I HAVE received ten strings of coins, two packets of river nori,1 and twenty bundles of ginger. No words can express how moved I am that you remembered me with fondness, just when I was wondering whether the events in Kamakura would end up having been mere fleeting encounters.
I had been lamenting that if the late Ueno, your husband, were alive, I could at any moment tell him things, or listen to what he had to say, and now I wonder if he did not make himself young again and stay behind in the form of his precious, beloved son. Words fail me when I see that not only is there a perfect resemblance, but even his heart is the same. I was told that your husband had attained Buddhahood through the Lotus Sutra, so I went to pay my respects at his grave.
Again, no words suffice to describe sincerity like yours. I began my life here in the mountains this year during a drought and famine, and my dwelling looks as if it were made of leaves laid out beneath the trees.

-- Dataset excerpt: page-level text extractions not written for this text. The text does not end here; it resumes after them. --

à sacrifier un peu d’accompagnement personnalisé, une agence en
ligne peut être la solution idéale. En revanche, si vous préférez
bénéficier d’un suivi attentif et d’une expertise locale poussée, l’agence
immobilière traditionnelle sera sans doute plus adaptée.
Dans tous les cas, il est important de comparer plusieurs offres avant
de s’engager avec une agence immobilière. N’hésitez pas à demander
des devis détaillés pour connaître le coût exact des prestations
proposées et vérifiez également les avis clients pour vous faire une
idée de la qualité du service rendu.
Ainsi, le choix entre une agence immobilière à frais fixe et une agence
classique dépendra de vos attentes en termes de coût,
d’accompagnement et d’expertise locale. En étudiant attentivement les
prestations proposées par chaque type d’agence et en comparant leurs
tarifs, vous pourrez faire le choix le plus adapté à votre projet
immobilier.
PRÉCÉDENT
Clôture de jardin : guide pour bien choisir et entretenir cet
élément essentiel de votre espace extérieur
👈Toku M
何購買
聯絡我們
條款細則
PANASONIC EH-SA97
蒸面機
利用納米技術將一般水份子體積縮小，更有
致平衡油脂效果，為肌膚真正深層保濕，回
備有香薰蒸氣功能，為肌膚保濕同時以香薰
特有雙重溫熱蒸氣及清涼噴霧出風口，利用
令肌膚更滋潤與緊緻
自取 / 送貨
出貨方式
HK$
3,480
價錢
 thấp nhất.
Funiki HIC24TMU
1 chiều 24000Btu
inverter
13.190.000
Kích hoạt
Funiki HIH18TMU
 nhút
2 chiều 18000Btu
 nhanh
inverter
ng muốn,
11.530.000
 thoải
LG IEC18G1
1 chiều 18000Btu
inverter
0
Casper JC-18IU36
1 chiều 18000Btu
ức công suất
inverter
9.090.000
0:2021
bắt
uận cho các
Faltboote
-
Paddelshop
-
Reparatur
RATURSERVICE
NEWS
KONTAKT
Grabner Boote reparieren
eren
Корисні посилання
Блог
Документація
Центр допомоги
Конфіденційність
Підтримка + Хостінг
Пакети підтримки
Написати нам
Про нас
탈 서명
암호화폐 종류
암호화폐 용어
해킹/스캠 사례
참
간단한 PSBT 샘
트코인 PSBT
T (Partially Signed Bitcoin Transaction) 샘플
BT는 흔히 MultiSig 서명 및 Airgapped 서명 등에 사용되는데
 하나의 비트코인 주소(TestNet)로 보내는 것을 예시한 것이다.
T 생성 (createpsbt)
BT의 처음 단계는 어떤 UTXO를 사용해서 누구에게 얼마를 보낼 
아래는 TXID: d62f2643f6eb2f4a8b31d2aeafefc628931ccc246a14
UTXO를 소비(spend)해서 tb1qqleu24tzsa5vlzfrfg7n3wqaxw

Just try and imagine it!
Recently I offered up a portion of the benefit from a recitation of the sutra for the peaceful repose of your late husband. I was unable to restrain my tears, thinking how important it is that people have fine children. King Wonderful Adornment was led to the way of the Buddha by his two sons. That king was a man of erroneous views. The late Ueno was a man of good views, and bears no resemblance to him. Nam-myoho-renge-kyo, Nam-myoho-renge-kyo.

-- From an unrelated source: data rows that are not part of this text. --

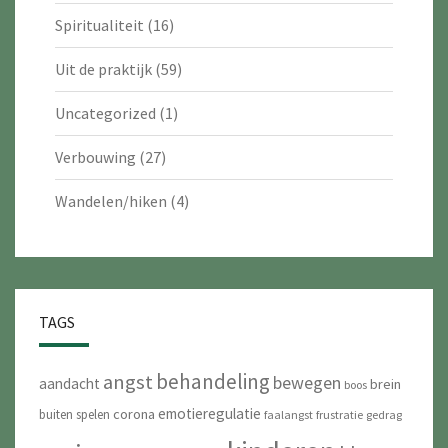
Spiritualiteit
(16)
Uit de praktijk
(59)
Uncategorized
(1)
Verbouwing
(27)
Wandelen/hiken
(4)
TAGS
behandeling
angst
bewegen
aandacht
brein
boos
emotieregulatie
corona
buiten spelen
faalangst
frustratie
gedrag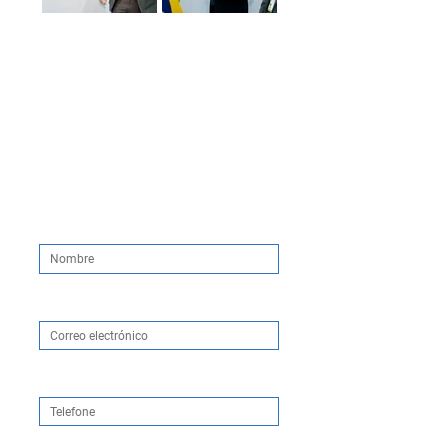
Vamos para Vegas ?
Fique por dentro do que vai
acontecer na HIMSS 25!
Nombre
Correo electrónico
Telefone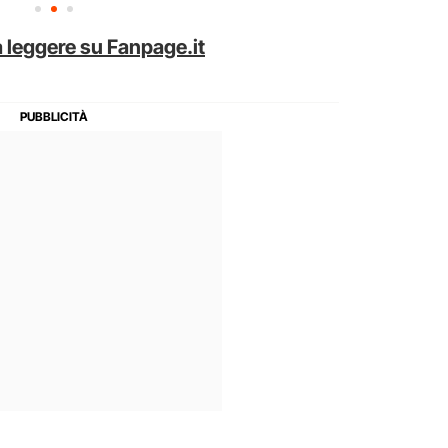
 leggere su Fanpage.it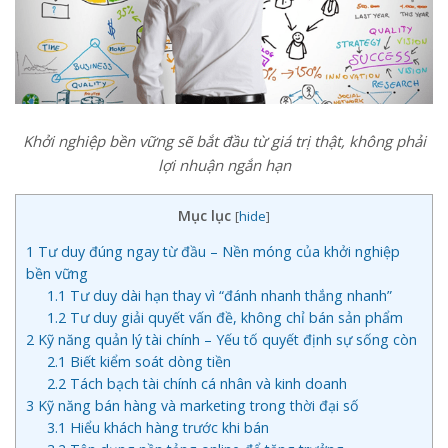
Khởi nghiệp bền vững sẽ bắt đầu từ giá trị thật, không phải
lợi nhuận ngắn hạn
Mục lục
[
hide
]
1
Tư duy đúng ngay từ đầu – Nền móng của khởi nghiệp
bền vững
1.1
Tư duy dài hạn thay vì “đánh nhanh thắng nhanh”
1.2
Tư duy giải quyết vấn đề, không chỉ bán sản phẩm
2
Kỹ năng quản lý tài chính – Yếu tố quyết định sự sống còn
2.1
Biết kiểm soát dòng tiền
2.2
Tách bạch tài chính cá nhân và kinh doanh
3
Kỹ năng bán hàng và marketing trong thời đại số
3.1
Hiểu khách hàng trước khi bán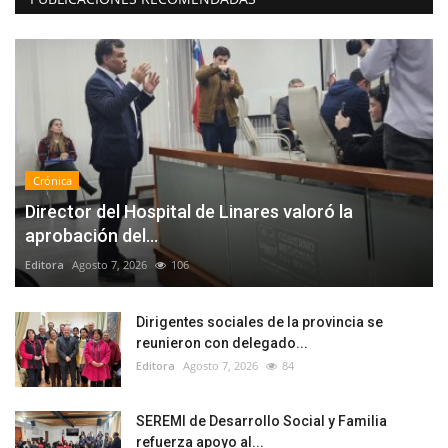
Crónica
Director del Hospital de Linares valoró la
aprobación del...
Editora
Agosto 7, 2026
106
Dirigentes sociales de la provincia se
reunieron con delegado...
Editora
Agosto 7, 2026
84
SEREMI de Desarrollo Social y Familia
refuerza apoyo al...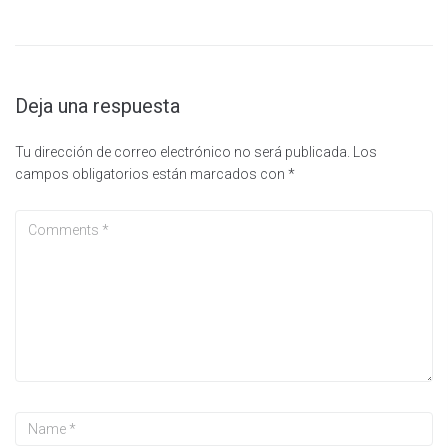
Deja una respuesta
Tu dirección de correo electrónico no será publicada.
Los
campos obligatorios están marcados con
*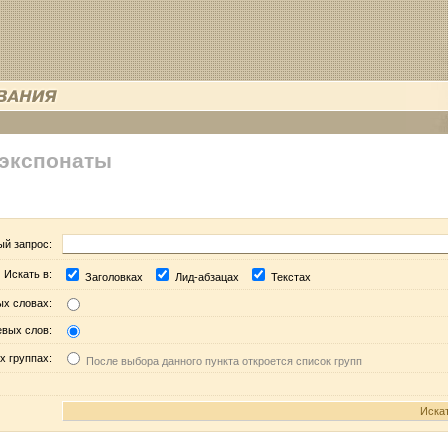
 экспонаты
ый запрос:
Искать в:
Заголовках
Лид-абзацах
Текстах
ых словах:
евых слов:
х группах:
После выбора данного пункта откроется список групп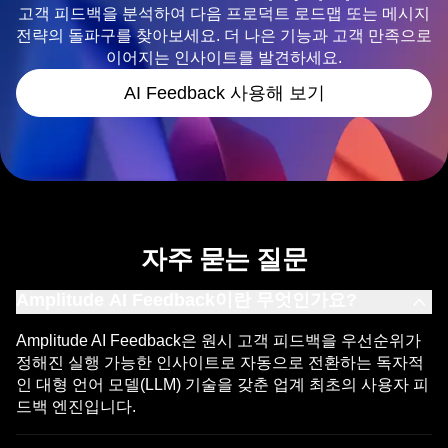
고객 피드백을 분석하여 다음 프로덕트 로드맵 또는 메시지
전략의 돌파구를 찾아보세요. 더 나은 기능과 고객 만족으로
이어지는 인사이트를 발견하세요.
AI Feedback 사용해 보기
자주 묻는 질문
Amplitude AI Feedback이란 무엇인가요?
Amplitude AI Feedback은 원시 고객 피드백을 우선순위가
정해진 실행 가능한 인사이트로 자동으로 전환하는 독자적
인 대형 언어 모델(LLM) 기술을 갖춘 업계 최초의 사용자 피
드백 엔진입니다.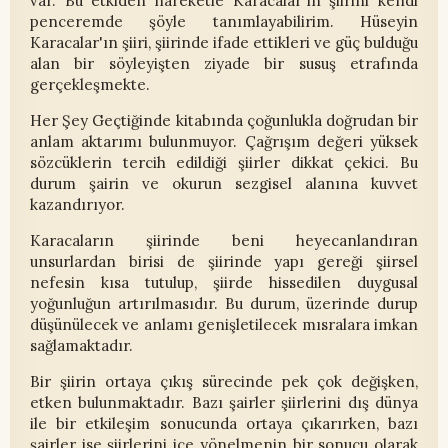
var. Bu etkiden hareketle Karacalar'ın şiirini kendi
penceremde şöyle tanımlayabilirim. Hüseyin
Karacalar'ın şiiri, şiirinde ifade ettikleri ve güç bulduğu
alan bir söyleyişten ziyade bir susuş etrafında
gerçekleşmekte.
Her Şey Geçtiğinde kitabında çoğunlukla doğrudan bir
anlam aktarımı bulunmuyor. Çağrışım değeri yüksek
sözcüklerin tercih edildiği şiirler dikkat çekici. Bu
durum şairin ve okurun sezgisel alanına kuvvet
kazandırıyor.
Karacaların şiirinde beni heyecanlandıran
unsurlardan birisi de şiirinde yapı gereği şiirsel
nefesin kısa tutulup, şiirde hissedilen duygusal
yoğunluğun artırılmasıdır. Bu durum, üzerinde durup
düşünülecek ve anlamı genişletilecek mısralara imkan
sağlamaktadır.
Bir şiirin ortaya çıkış sürecinde pek çok değişken,
etken bulunmaktadır. Bazı şairler şiirlerini dış dünya
ile bir etkileşim sonucunda ortaya çıkarırken, bazı
şairler ise şiirlerini içe yönelmenin bir sonucu olarak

The twenty-sixth day of the seventh month
Written in reply
You had best avoid speaking indiscriminately about Buddhist doctrines to others. I say this for the sake of the young Ueno.
Nichiren Daishonin wrote this letter on the twenty-sixth day of the seventh month in 1274 at Minobu. It is thought that he wrote it to the lay nun Ueno in Ueno Village of Suruga Province. She was the widow of Nanjō Hyōe 496Shichirō, who had passed away in 1265, and the mother of Nanjō Tokimitsu. Tokimitsu had brought offerings from his mother to the Daishonin at Minobu, and he thanks her for these, remarking on the resemblance the son bears to his father, whom the Daishonin knew in Kamakura, and saying that this resemblance extends beyond the physical to the heart and faith that the son also possesses.